» Supplied material:

☆ ☆ ☆ ☆ ☆ ☆ ☆

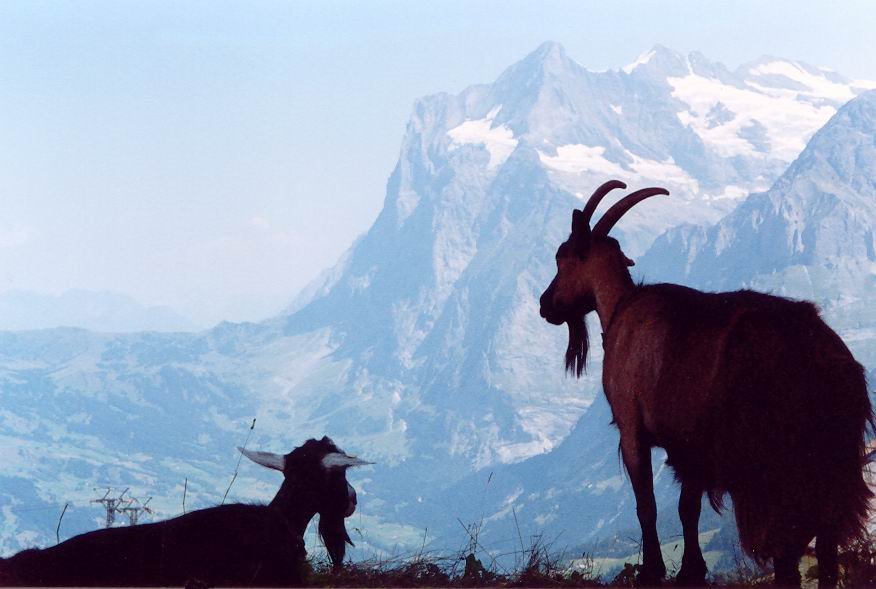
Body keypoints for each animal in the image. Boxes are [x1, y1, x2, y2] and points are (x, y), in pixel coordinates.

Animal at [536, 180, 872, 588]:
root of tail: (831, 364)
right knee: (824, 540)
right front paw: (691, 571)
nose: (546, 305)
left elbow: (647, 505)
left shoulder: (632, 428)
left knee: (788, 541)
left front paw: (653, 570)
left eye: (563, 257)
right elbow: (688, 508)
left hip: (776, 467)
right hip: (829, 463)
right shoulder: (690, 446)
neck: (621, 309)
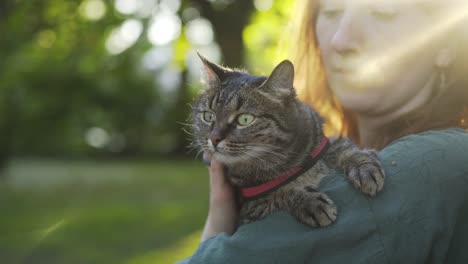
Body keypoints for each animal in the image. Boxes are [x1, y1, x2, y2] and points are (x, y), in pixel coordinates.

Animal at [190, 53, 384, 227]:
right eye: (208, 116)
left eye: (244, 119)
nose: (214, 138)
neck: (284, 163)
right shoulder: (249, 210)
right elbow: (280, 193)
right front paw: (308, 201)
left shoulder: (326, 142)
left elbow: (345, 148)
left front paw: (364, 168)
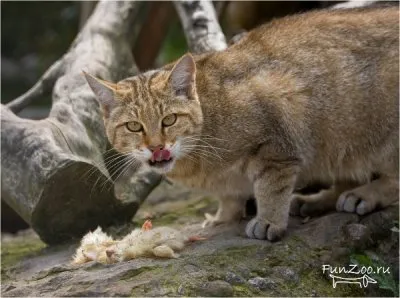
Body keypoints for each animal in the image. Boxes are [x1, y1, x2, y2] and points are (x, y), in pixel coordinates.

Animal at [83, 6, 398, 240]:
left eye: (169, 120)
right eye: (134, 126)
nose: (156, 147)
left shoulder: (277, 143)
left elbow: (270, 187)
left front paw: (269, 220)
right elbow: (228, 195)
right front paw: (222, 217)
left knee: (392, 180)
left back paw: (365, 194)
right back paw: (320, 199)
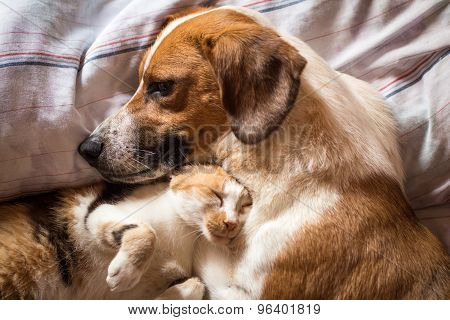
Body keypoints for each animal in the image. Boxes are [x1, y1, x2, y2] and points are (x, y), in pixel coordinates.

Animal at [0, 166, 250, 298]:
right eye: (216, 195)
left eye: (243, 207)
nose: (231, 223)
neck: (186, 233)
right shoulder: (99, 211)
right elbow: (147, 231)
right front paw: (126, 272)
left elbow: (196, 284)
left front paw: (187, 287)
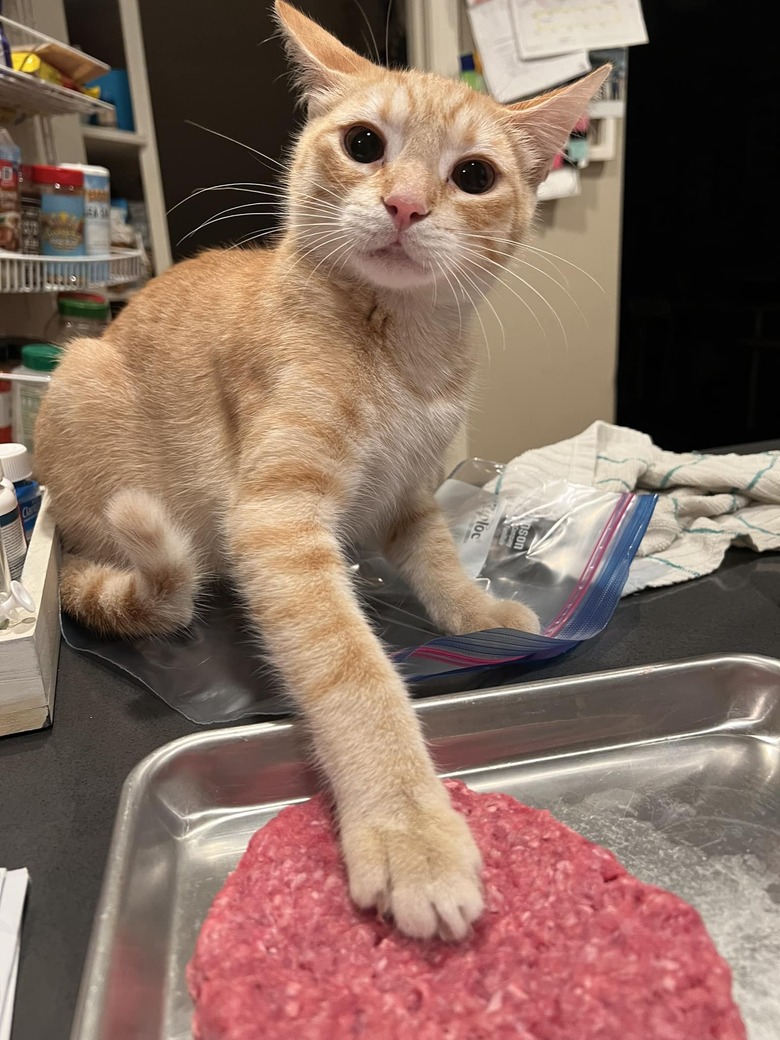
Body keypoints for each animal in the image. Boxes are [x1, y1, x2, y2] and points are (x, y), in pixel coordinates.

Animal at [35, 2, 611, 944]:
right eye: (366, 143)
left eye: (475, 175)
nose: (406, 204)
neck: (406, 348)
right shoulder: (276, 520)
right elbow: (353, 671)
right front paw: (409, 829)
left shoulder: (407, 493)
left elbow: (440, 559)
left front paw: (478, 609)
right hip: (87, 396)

☆ ☆ ☆ ☆ ☆ ☆ ☆

» The task: Set down exactly, and only, the lines from the one containing "right shoulder: (249, 210)" through the last line of the entries. Pictures do not belong in the copy.

» Solved exercise:
right shoulder: (249, 210)
right elbow: (280, 193)
right front paw: (308, 201)
left shoulder: (326, 142)
left elbow: (345, 148)
left front paw: (364, 168)
Body keypoints for each animal in the image. Boxes are [x1, y1, x2, y2] and points are (x, y), in pixel coordinates.

Animal at [83, 6, 398, 240]:
left eye: (169, 120)
right eye: (134, 126)
nose: (156, 147)
left shoulder: (277, 143)
left elbow: (270, 187)
left front paw: (269, 220)
right elbow: (228, 195)
right front paw: (222, 217)
left knee: (392, 180)
left back paw: (365, 194)
right back paw: (320, 199)
Body keypoints for each animal in the image. Boxes are [x1, y1, x2, y2] and points are (x, y), in pixel coordinates.

Animal at [0, 166, 250, 298]:
right eye: (216, 195)
left eye: (243, 207)
nose: (231, 223)
neck: (186, 233)
right shoulder: (99, 211)
right elbow: (147, 231)
right front paw: (126, 272)
left elbow: (196, 284)
left front paw: (187, 287)
Body keypoints for each animal in the image. Boxes are [x1, y1, x2, y2] and points are (x, y), in pixel coordinates.

Animal at [35, 2, 611, 944]:
right eye: (366, 143)
left eye: (475, 175)
nose: (406, 204)
neck: (406, 348)
right shoulder: (276, 520)
right elbow: (353, 671)
right front paw: (409, 829)
left shoulder: (407, 493)
left elbow: (440, 559)
left front paw: (478, 609)
right hip: (87, 396)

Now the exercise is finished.